C’est un serpent de mer qui refait surface dans les eaux de la Moskova. Annoncée plusieurs fois depuis la chute de l’Union soviétique, la fusion entre MiG et Sukhoi semble cette fois en marche. Selon une interview de Denis Manturov, ministre russe du Commerce et de l’Industrie, à l’agence de presse TASS, les deux frères ennemis ne feront qu’un d’ici 2019. Il confirme les informations données en juin dernier par Yury Slyusar, président de United Aircraft Corporation (UAC ou OAK en russe), le consortium national qui possède la majorité du capital des deux constructeurs russes.

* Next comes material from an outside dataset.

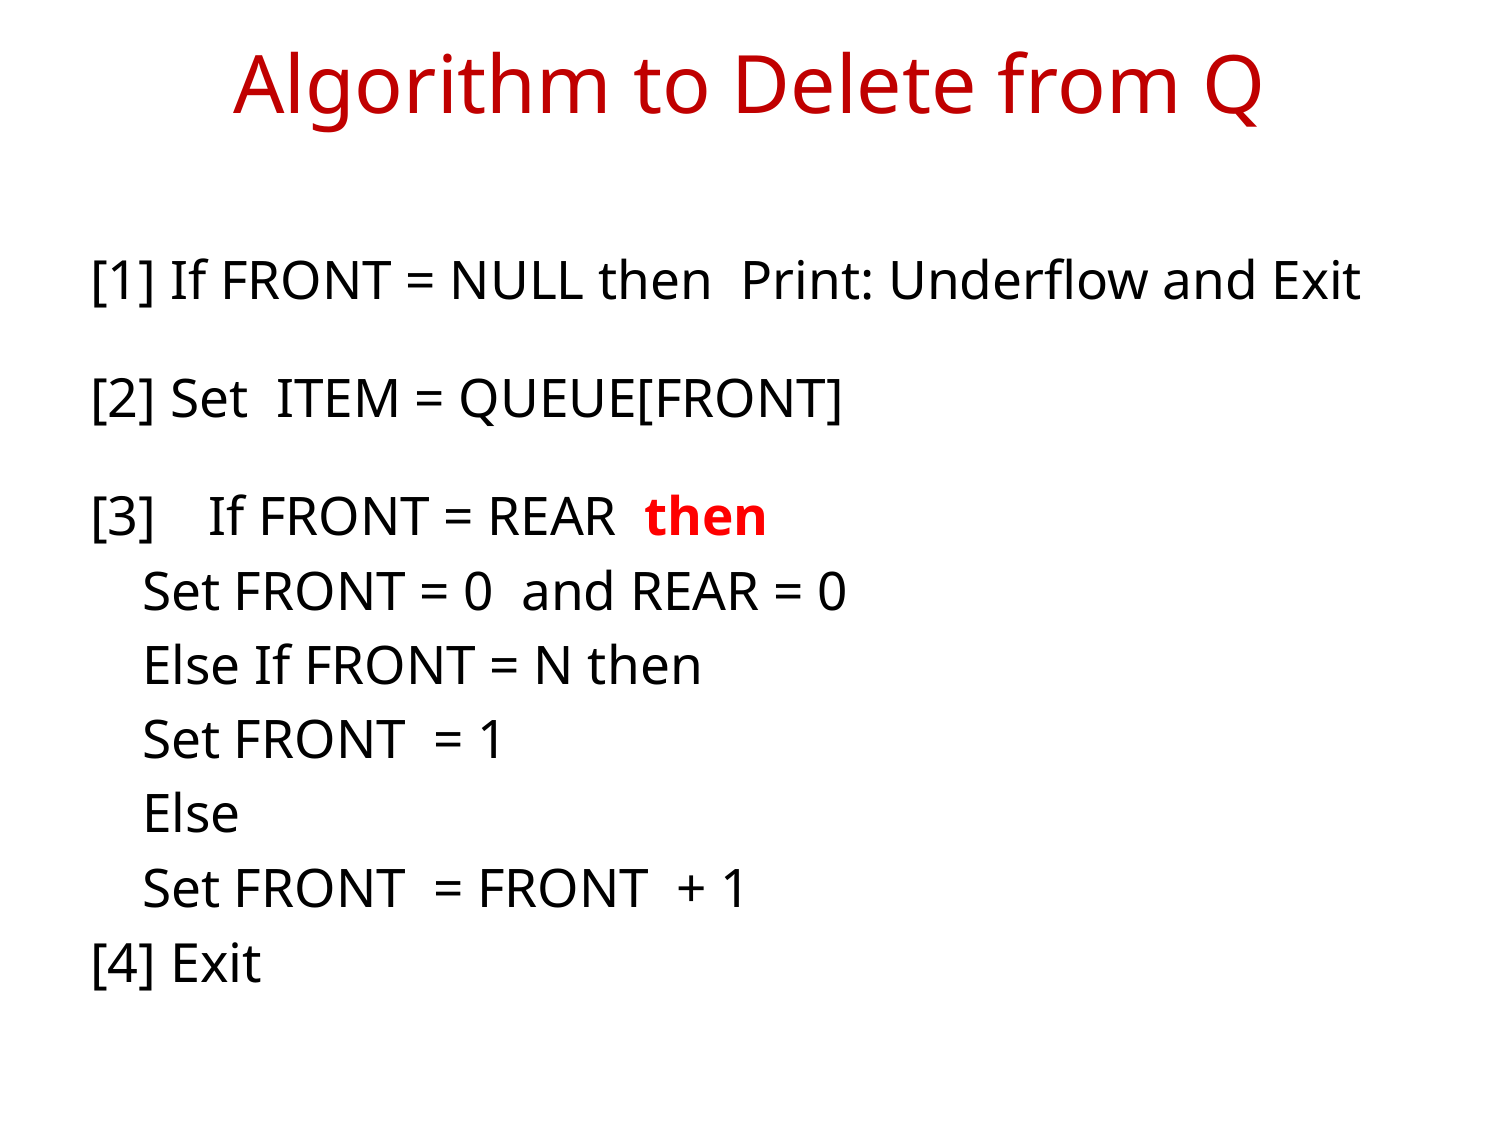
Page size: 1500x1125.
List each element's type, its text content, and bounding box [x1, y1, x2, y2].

list [1] If FRONT = NULL then Print: Underflow and Exit [2] Set ITEM = QUEUE[FRONT] [3] If FRONT = REAR then Set FRONT = 0 and REAR = 0 Else If FRONT = N then Set FRONT = 1 Else Set FRONT = FRONT + 1 [4] Exit [75, 162, 1475, 1043]
title Algorithm to Delete from Q [75, 24, 1425, 138]
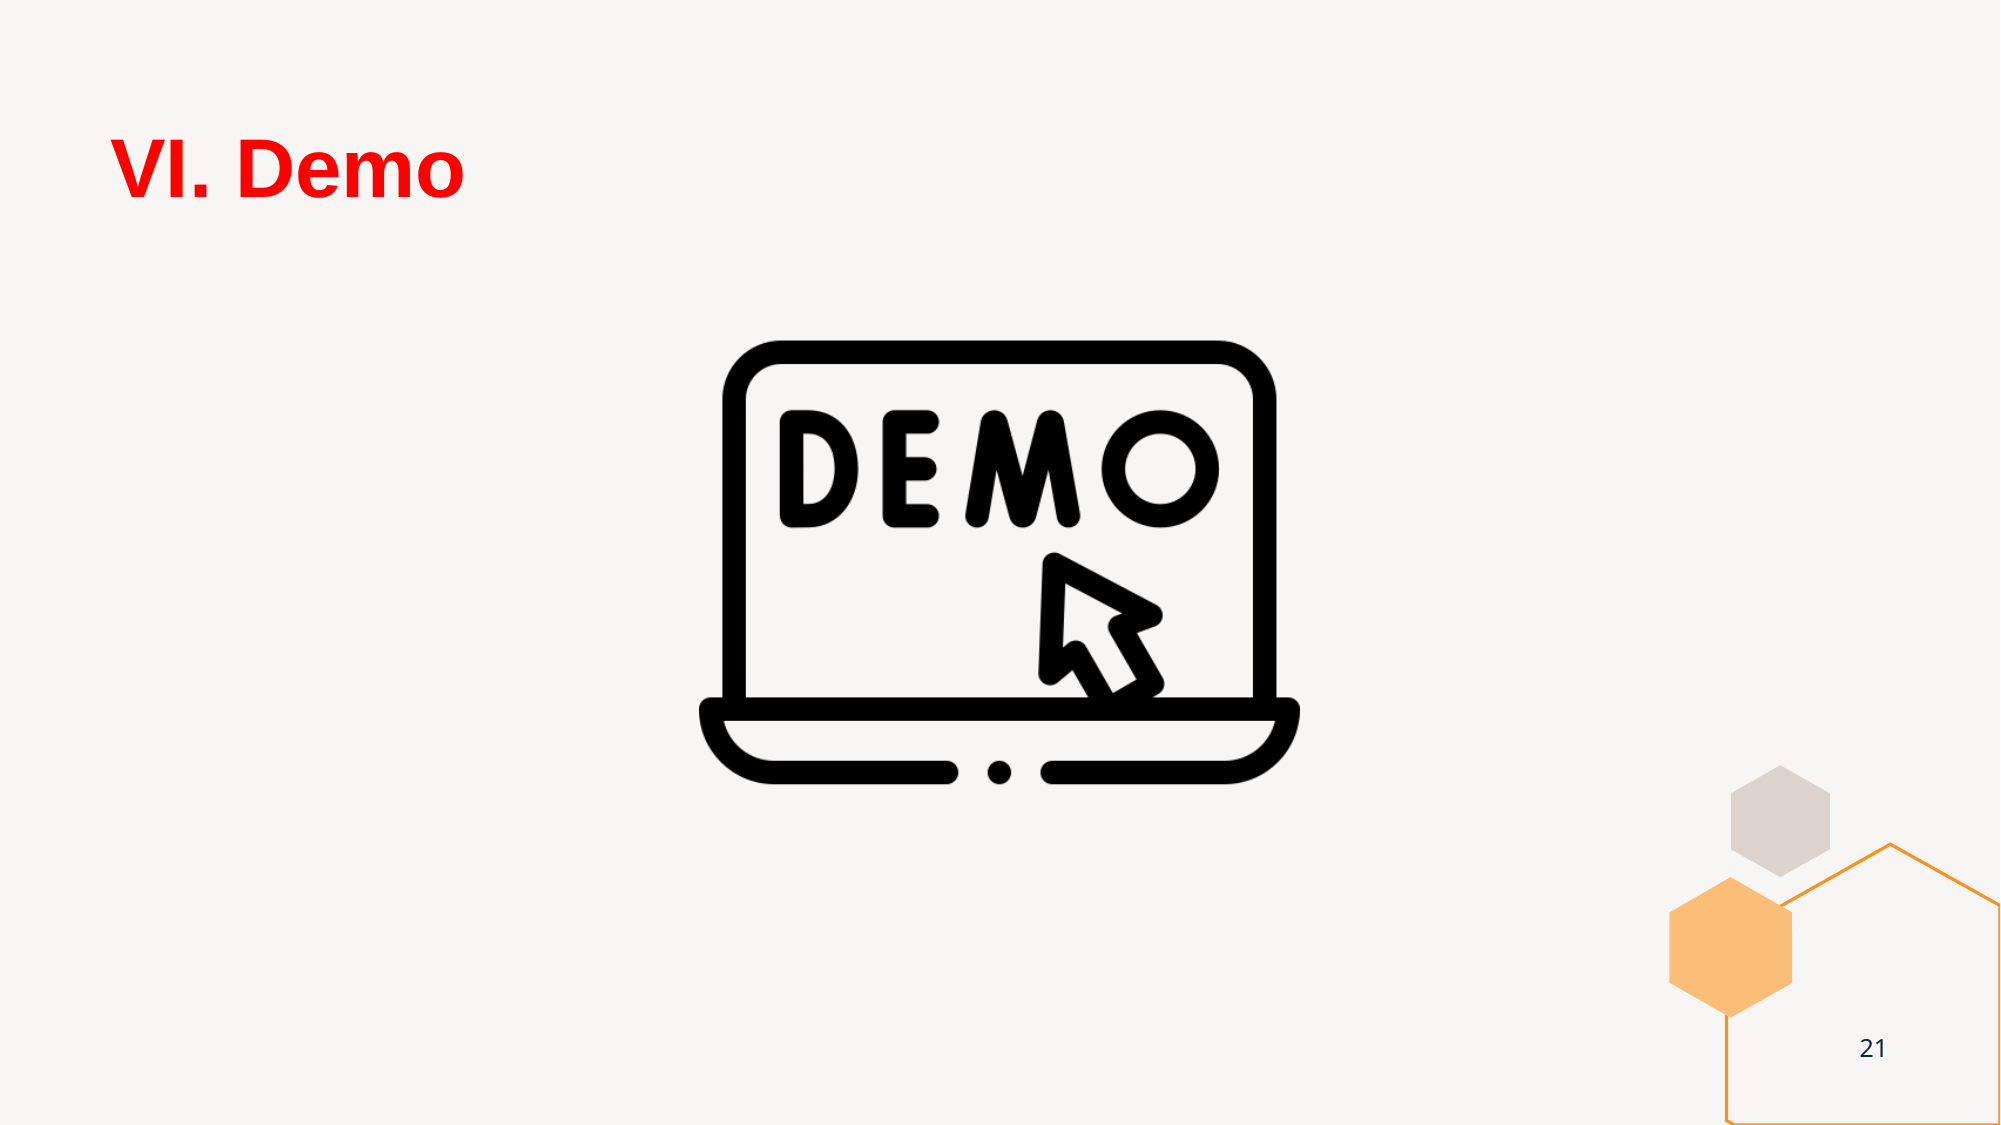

Ce rapprochement s’inscrit dans le plan de transformation d’UAC, présenté en décembre 2015 et lancé un an plus tard. Celui-ci réorganise le consortium et sa trentaine de filiales en une seule entreprise consolidée autour de quatre branches distinctes, une pour chaque type d’avions : civils, militaires, spéciaux et de transport. MiG et Sukhoi seront intégrés dans la division militaire d’UAC, avec un capital commun. Les deux entités dépendront d’une direction unique, tandis que leurs différentes composantes seront amenées à collaborer beaucoup plus étroitement, qu’il s’agisse des bureaux d’études, des moyens de production ou des services après-ventes. Les synergies seront largement recherchées.
Ces marques prestigieuses ne disparaîtront pas pour autant. Elles devraient continuer d’exister à travers le nom des programmes. On continuera donc à parler de Sukhoi Su-57 – désignation militaire du T-50 qui doit arriver dans les forces russes à partir de 2018 ou 2019 – ou encore de MiG-35.
Cette transformation se déroule étape par étape. En décembre dernier, UAC a reçu son certificat de la part des autorités russes pour commercialiser en son nom propre des services de soutien militaire pour les avions Sukhoi, MiG, Iliouchine, Yakovlev et Tupolev, ainsi que des chantiers de modernisation à des clients étrangers. La fusion s’inscrit dans ce processus. D’autres suivront dans les prochaines années. Dans le civil, Sukhoi civil aircraft corporation (SCAC), Irkut ou Iliouchine devraient connaître le même sort. La division Avions de transport est, quant à elle, déjà en vol.
Au-delà de la réorganisation interne, UAC souhaite aussi fortement rééquilibrer son modèle économique. Son chiffre d’affaires dépend aujourd’hui à 80 % de l’activité militaire et donc du bon vouloir de quelques clients étatiques : Russie, Inde et Chine pour l’essentiel. L’objectif est de faire passer la part de la branche Avions civils dans les revenus du groupe de 20 à 45 % d’ici 2035. Pour y arriver, UAC veut s’attribuer 4,5 % du marché mondial des avions neufs d’ici 2025, contre moins de 1 % aujourd’hui. Il espère publier des profits nets la même année puis s’imposer peu à peu comme une entreprise rentable et attractive, et ainsi réduire sa dépendance aux investissements gouvernementaux.